[EXERCISE]
Extract every line of text from the data below verbatim, in its original order. Leave the pictures out of the output.

[GIVEN ENTRIES]
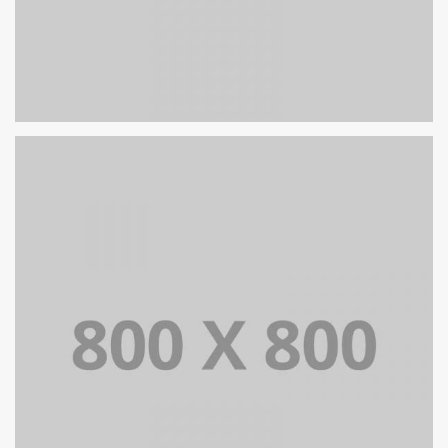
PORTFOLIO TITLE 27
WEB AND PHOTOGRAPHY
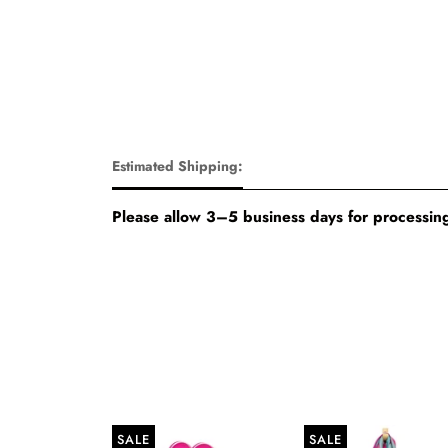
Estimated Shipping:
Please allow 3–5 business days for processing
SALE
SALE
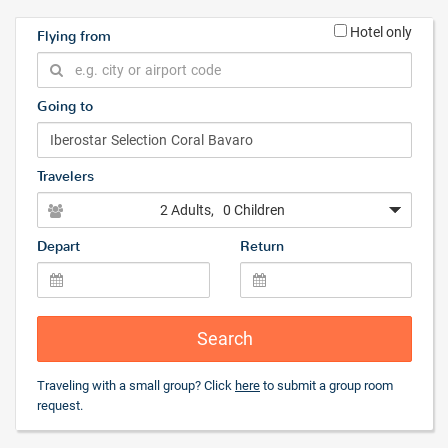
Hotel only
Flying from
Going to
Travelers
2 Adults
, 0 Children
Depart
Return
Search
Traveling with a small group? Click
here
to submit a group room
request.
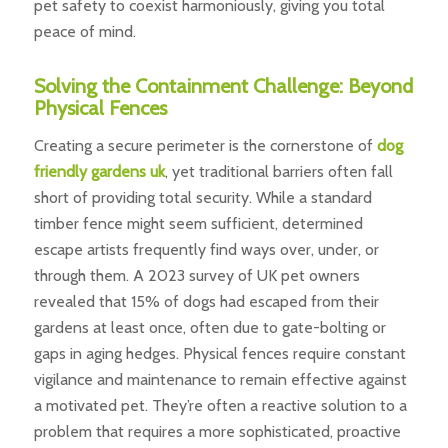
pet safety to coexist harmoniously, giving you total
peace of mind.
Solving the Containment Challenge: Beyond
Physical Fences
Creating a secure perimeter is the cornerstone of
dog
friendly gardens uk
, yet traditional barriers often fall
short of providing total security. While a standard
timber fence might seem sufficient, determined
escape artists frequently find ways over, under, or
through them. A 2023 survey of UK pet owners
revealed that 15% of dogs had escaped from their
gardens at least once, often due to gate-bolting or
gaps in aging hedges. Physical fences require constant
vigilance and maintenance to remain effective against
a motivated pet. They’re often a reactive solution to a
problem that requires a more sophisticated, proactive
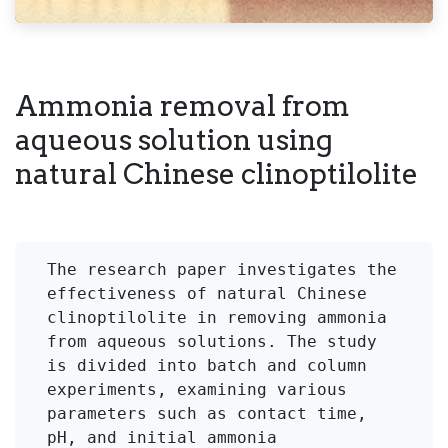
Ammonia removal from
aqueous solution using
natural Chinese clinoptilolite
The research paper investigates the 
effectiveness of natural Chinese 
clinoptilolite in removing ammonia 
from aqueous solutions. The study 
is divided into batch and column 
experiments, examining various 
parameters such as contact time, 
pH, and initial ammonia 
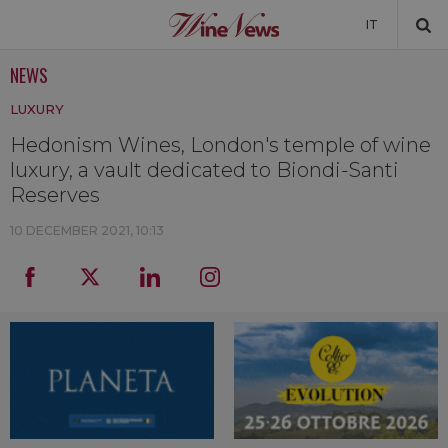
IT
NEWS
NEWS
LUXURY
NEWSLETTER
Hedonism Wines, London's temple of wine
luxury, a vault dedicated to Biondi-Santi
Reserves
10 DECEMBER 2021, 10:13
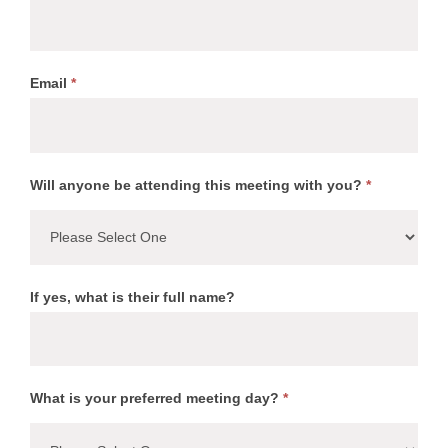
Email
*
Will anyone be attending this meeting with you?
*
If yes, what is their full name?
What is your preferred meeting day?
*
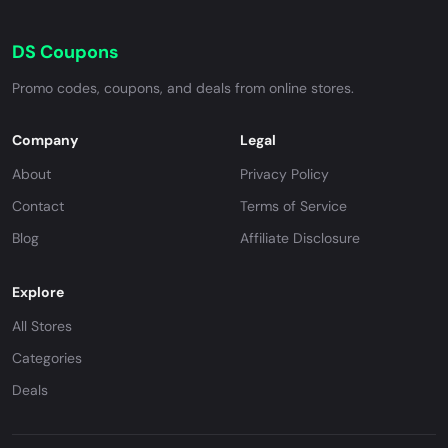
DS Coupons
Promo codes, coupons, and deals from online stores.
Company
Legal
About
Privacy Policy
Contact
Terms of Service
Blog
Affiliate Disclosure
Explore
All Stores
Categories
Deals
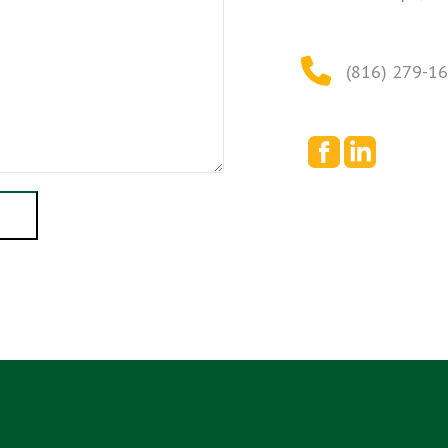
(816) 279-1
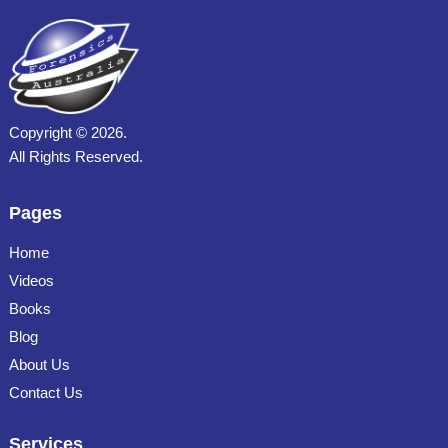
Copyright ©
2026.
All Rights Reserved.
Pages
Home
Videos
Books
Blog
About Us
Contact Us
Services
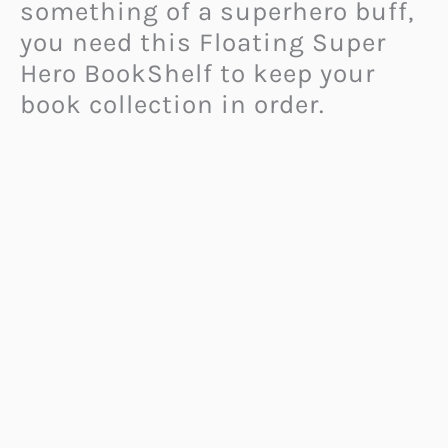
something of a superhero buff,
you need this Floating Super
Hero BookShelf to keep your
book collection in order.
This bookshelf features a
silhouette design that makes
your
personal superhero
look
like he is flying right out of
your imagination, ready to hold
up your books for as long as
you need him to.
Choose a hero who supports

[RESPONSE BELOW]
PORTFOLIO TITLE 27
WEB AND PHOTOGRAPHY
Estimated Shipping:
Please allow 3–5 business days for processing
SALE
SALE
Hotel only
Flying from
Going to
Travelers
2 Adults
, 0 Children
Depart
Return
Search
Traveling with a small group? Click
here
to submit a group room
request.
pet safety to coexist harmoniously, giving you total
peace of mind.
Solving the Containment Challenge: Beyond
Physical Fences
Creating a secure perimeter is the cornerstone of
dog
friendly gardens uk
, yet traditional barriers often fall
short of providing total security. While a standard
timber fence might seem sufficient, determined
escape artists frequently find ways over, under, or
through them. A 2023 survey of UK pet owners
revealed that 15% of dogs had escaped from their
gardens at least once, often due to gate-bolting or
gaps in aging hedges. Physical fences require constant
vigilance and maintenance to remain effective against
a motivated pet. They’re often a reactive solution to a
problem that requires a more sophisticated, proactive
Ammonia removal from
aqueous solution using
natural Chinese clinoptilolite
The research paper investigates the 
effectiveness of natural Chinese 
clinoptilolite in removing ammonia 
from aqueous solutions. The study 
is divided into batch and column 
experiments, examining various 
parameters such as contact time, 
pH, and initial ammonia 
IT
NEWS
NEWS
LUXURY
NEWSLETTER
Hedonism Wines, London's temple of wine
luxury, a vault dedicated to Biondi-Santi
Reserves
10 DECEMBER 2021, 10:13
Email
*
Will anyone be attending this meeting with you?
*
If yes, what is their full name?
What is your preferred meeting day?
*
DS Coupons
Promo codes, coupons, and deals from online stores.
Company
Legal
About
Privacy Policy
Contact
Terms of Service
Blog
Affiliate Disclosure
Explore
All Stores
Categories
Deals
(816) 279-1
Copyright ©
2026.
All Rights Reserved.
Pages
Home
Videos
Books
Blog
About Us
Contact Us
Services
something of a superhero buff,
you need this Floating Super
Hero BookShelf to keep your
book collection in order.
This bookshelf features a
silhouette design that makes
your
personal superhero
look
like he is flying right out of
your imagination, ready to hold
up your books for as long as
you need him to.
Choose a hero who supports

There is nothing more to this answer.